# [WHAT NEEDS TO BE DONE]
The reply should contain every line of the data, repeated exactly, and no pictures.

[[ INFORMATION SUPPLIED open ]]

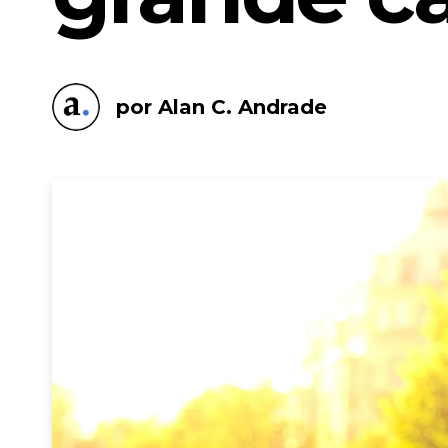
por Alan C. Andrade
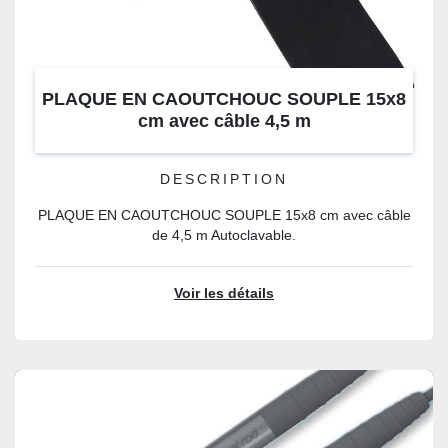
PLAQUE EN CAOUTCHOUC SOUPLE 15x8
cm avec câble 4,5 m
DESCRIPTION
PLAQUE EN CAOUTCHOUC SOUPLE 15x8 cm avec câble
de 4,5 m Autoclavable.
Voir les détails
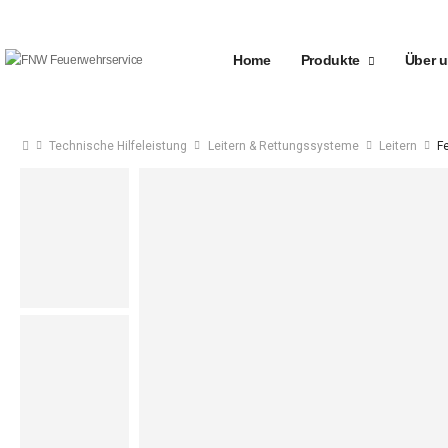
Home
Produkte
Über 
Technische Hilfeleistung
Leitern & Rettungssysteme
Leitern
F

[[ INFORMATION SUPPLIED closed ]]

# [FINISHED TASK]
por Alan C. Andrade
PLAQUE EN CAOUTCHOUC SOUPLE 15x8
cm avec câble 4,5 m
DESCRIPTION
PLAQUE EN CAOUTCHOUC SOUPLE 15x8 cm avec câble
de 4,5 m Autoclavable.
Voir les détails
Home
Produkte
Über 
Technische Hilfeleistung
Leitern & Rettungssysteme
Leitern
F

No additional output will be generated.